_Brief_
In the records below, can you quote word for word the stretch from the line that contains "DHR Global is" through the line that contains "has earned them"?

_Materials provided_
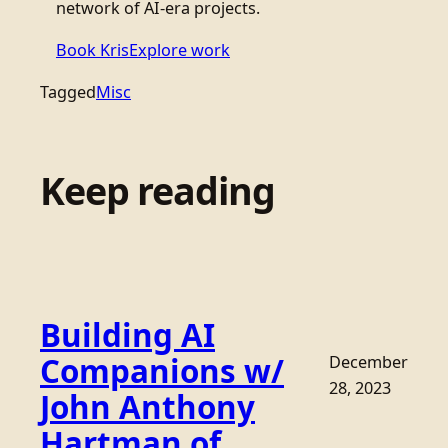
network of AI-era projects.
Book Kris
Explore work
Tagged
Misc
Keep reading
Building AI
Companions w/
December
28, 2023
John Anthony
Hartman of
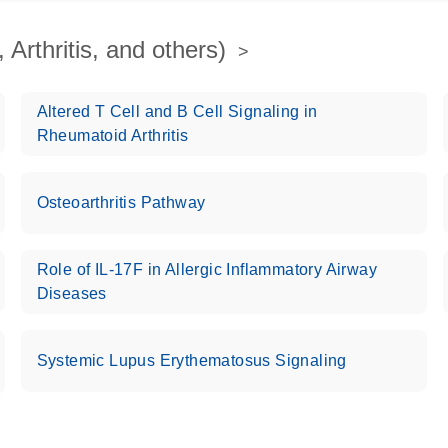
Arthritis, and others)
Altered T Cell and B Cell Signaling in
Rheumatoid Arthritis
Osteoarthritis Pathway
Role of IL-17F in Allergic Inflammatory Airway
Diseases
Systemic Lupus Erythematosus Signaling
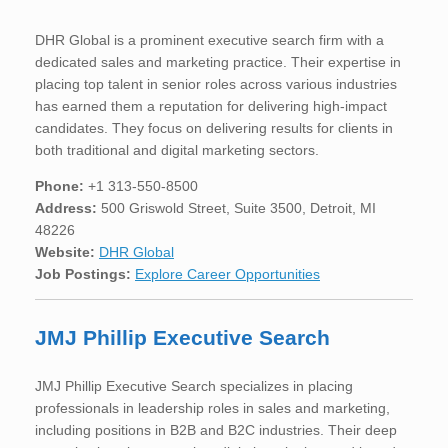
DHR Global is a prominent executive search firm with a
dedicated sales and marketing practice. Their expertise in
placing top talent in senior roles across various industries
has earned them a reputation for delivering high-impact
candidates. They focus on delivering results for clients in
both traditional and digital marketing sectors.
Phone:
+1 313-550-8500
Address:
500 Griswold Street, Suite 3500, Detroit, MI
48226
Website:
DHR Global
Job Postings:
Explore Career Opportunities
JMJ Phillip Executive Search
JMJ Phillip Executive Search specializes in placing
professionals in leadership roles in sales and marketing,
including positions in B2B and B2C industries. Their deep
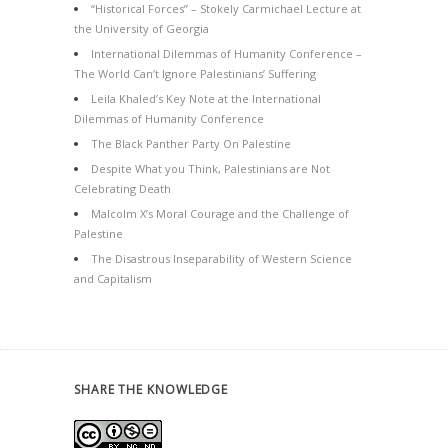
“Historical Forces” – Stokely Carmichael Lecture at
the University of Georgia
International Dilemmas of Humanity Conference –
The World Can’t Ignore Palestinians’ Suffering
Leila Khaled’s Key Note at the International
Dilemmas of Humanity Conference
The Black Panther Party On Palestine
Despite What you Think, Palestinians are Not
Celebrating Death
Malcolm X’s Moral Courage and the Challenge of
Palestine
The Disastrous Inseparability of Western Science
and Capitalism
SHARE THE KNOWLEDGE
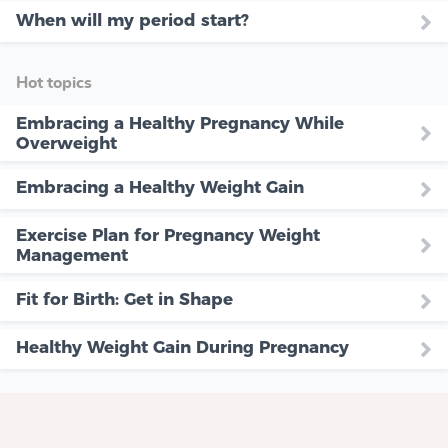
When will my period start?
Hot topics
Embracing a Healthy Pregnancy While
Overweight
Embracing a Healthy Weight Gain
Exercise Plan for Pregnancy Weight
Management
Fit for Birth: Get in Shape
Healthy Weight Gain During Pregnancy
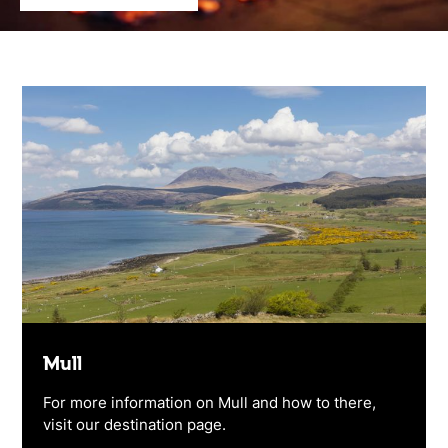
Mull
For more information on Mull and how to there,
visit our destination page.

_Exercise answer_
DHR Global is a prominent executive search firm with a
dedicated sales and marketing practice. Their expertise in
placing top talent in senior roles across various industries
has earned them a reputation for delivering high-impact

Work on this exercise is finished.